Required work: Skip any image you find and restate the rest of the data word for word.

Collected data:
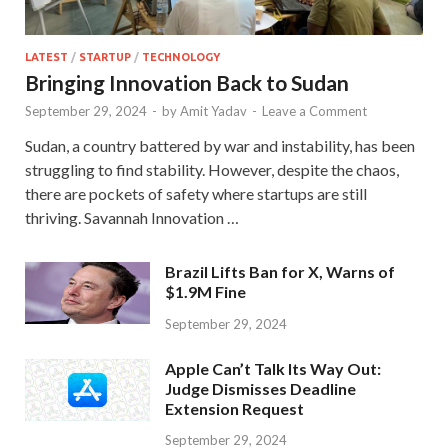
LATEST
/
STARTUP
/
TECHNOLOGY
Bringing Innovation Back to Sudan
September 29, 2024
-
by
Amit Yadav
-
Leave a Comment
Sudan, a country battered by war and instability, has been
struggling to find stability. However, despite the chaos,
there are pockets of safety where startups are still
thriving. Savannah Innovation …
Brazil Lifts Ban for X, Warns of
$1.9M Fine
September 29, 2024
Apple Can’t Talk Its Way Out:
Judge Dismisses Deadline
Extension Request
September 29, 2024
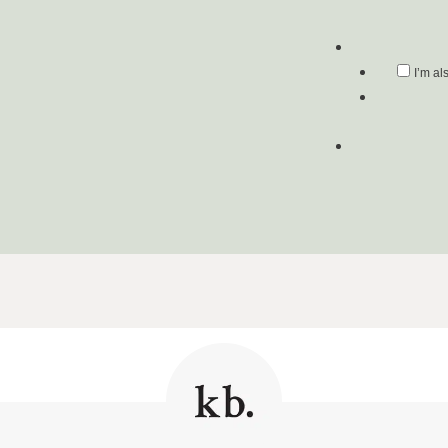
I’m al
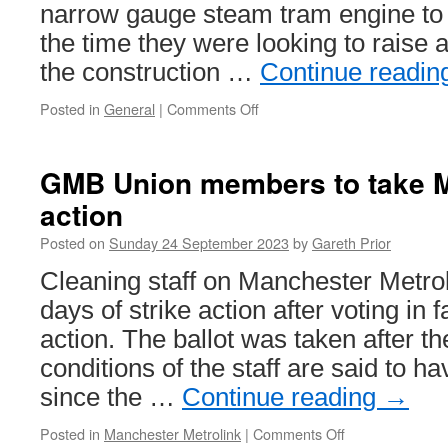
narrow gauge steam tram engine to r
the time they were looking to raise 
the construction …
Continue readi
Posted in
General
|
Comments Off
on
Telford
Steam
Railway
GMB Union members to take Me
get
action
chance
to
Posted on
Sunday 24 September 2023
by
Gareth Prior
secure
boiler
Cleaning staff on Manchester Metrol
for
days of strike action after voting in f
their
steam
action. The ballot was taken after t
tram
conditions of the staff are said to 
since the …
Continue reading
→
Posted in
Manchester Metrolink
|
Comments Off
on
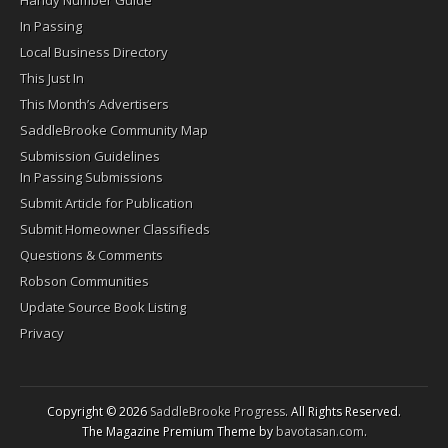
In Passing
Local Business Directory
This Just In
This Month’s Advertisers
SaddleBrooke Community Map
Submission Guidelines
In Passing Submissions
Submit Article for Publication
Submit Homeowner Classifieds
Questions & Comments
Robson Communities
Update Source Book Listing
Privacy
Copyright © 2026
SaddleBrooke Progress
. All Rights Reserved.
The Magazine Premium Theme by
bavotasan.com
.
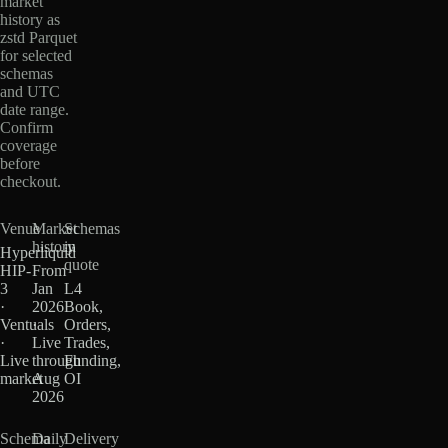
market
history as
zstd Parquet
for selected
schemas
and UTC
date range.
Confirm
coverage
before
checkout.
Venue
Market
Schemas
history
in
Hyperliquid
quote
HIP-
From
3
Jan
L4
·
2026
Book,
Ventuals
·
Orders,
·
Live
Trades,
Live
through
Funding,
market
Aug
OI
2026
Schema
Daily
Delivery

Result of the exercise:
LATEST
/
STARTUP
/
TECHNOLOGY
Bringing Innovation Back to Sudan
September 29, 2024
-
by
Amit Yadav
-
Leave a Comment
Sudan, a country battered by war and instability, has been
struggling to find stability. However, despite the chaos,
there are pockets of safety where startups are still
thriving. Savannah Innovation …
Brazil Lifts Ban for X, Warns of
$1.9M Fine
September 29, 2024
Apple Can’t Talk Its Way Out:
Judge Dismisses Deadline
Extension Request
September 29, 2024
I’m al
narrow gauge steam tram engine to r
the time they were looking to raise 
the construction …
Continue readi
Posted in
General
|
Comments Off
on
Telford
Steam
Railway
GMB Union members to take Me
get
action
chance
to
Posted on
Sunday 24 September 2023
by
Gareth Prior
secure
boiler
Cleaning staff on Manchester Metrol
for
days of strike action after voting in f
their
steam
action. The ballot was taken after t
tram
conditions of the staff are said to 
since the …
Continue reading
→
Posted in
Manchester Metrolink
|
Comments Off
on
In Passing
Local Business Directory
This Just In
This Month’s Advertisers
SaddleBrooke Community Map
Submission Guidelines
In Passing Submissions
Submit Article for Publication
Submit Homeowner Classifieds
Questions & Comments
Robson Communities
Update Source Book Listing
Privacy
Copyright © 2026
SaddleBrooke Progress
. All Rights Reserved.
The Magazine Premium Theme by
bavotasan.com
.
market
history as
zstd Parquet
for selected
schemas
and UTC
date range.
Confirm
coverage
before
checkout.
Venue
Market
Schemas
history
in
Hyperliquid
quote
HIP-
From
3
Jan
L4
·
2026
Book,
Ventuals
·
Orders,
·
Live
Trades,
Live
through
Funding,
market
Aug
OI
2026
Schema
Daily
Delivery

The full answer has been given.